- **Extracted text**:
■ ■ ■ ■

The 1981 Caesars Palace Grand Prix was a Formula One motor race held on October 17, 1981, in Las Vegas, Nevada, United States. It was the fifteenth and final race of the 1981 FIA Formula One World Championship.

The 75-lap race was won by Australian driver Alan Jones, driving a Williams-Ford, with Frenchman Alain Prost second in a Renault and Italian Bruno Giacomelli third in an Alfa Romeo. Brazilian Nelson Piquet finished fifth in his Brabham-Ford to take the Drivers' Championship by one point from Jones's Argentine teammate, Carlos Reutemann, who finished eighth having started from pole position. This was the final win by an Australian driver until Mark Webber won the 2009 German Grand Prix.

Summary

Championship permutations

Going into this race, three drivers were in contention for the World Championship. Argentine Carlos Reutemann, driving a Williams-Ford, had 49 points having won two races, while Brazilian Nelson Piquet, driving a Brabham-Ford, had 48 having won three. Frenchman Jacques Laffite, driving a Ligier-Matra, had an outside chance on 43, having won two races including the previous race in Canada.

■ ■ ■ ■

- **Listed entries**:

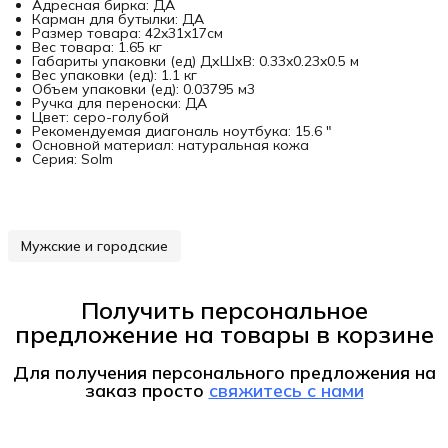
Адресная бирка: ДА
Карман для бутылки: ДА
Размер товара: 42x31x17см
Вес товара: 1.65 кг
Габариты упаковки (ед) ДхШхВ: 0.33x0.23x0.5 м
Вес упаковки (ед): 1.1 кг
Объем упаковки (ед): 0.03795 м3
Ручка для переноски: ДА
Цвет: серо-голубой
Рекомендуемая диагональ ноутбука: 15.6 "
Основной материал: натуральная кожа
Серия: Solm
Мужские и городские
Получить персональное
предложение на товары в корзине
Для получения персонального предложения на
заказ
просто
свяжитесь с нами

■ ■ ■ ■

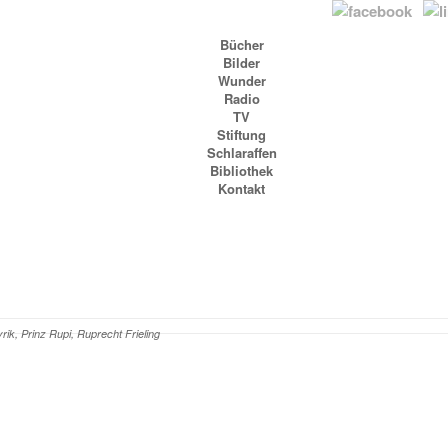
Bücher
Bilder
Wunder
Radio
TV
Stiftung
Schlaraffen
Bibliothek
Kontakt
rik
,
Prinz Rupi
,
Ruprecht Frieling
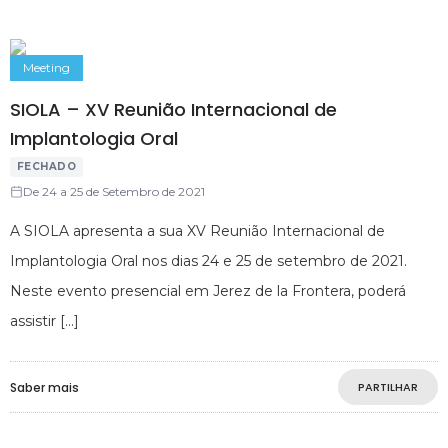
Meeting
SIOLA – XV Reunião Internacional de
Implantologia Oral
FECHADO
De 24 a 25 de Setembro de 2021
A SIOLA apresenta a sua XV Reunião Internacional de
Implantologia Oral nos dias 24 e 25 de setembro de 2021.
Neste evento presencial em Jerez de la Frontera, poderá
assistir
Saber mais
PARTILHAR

■ ■ ■ ■

- **Complete the following**:
1. From the Caesars Palace Grand Prix text, reproduce the passage between "The 75-lap race" and "German Grand Prix.", inclusive.
2. Condense the paragraph of the Caesars Palace Grand Prix text that begins "Going into this race" into a bulleted list that keeps its main facts.
3. Using the Caesars Palace Grand Prix text, answer yes or no to whether each statement agrees with it, and quote the words that decide each one.
(a) Carlos Reutemann started the race from pole position.
(b) Jacques Laffite drove a Williams-Ford.
(c) The race was run over 75 laps.

- **Solved problems**:
1.
The 75-lap race was won by Australian driver Alan Jones, driving a Williams-Ford, with Frenchman Alain Prost second in a Renault and Italian Bruno Giacomelli third in an Alfa Romeo. Brazilian Nelson Piquet finished fifth in his Brabham-Ford to take the Drivers' Championship by one point from Jones's Argentine teammate, Carlos Reutemann, who finished eighth having started from pole position. This was the final win by an Australian driver until Mark Webber won the 2009 German Grand Prix.

2.
- Three drivers were in contention for the World Championship going into the race.
- Carlos Reutemann (Argentina, Williams-Ford): 49 points, two wins.
- Nelson Piquet (Brazil, Brabham-Ford): 48 points, three wins.
- Jacques Laffite (France, Ligier-Matra): 43 points, an outside chance, two wins including the previous race in Canada.

3.
(a) Yes: "who finished eighth having started from pole position"
(b) No: "Frenchman Jacques Laffite, driving a Ligier-Matra"
(c) Yes: "The 75-lap race was won by Australian driver Alan Jones"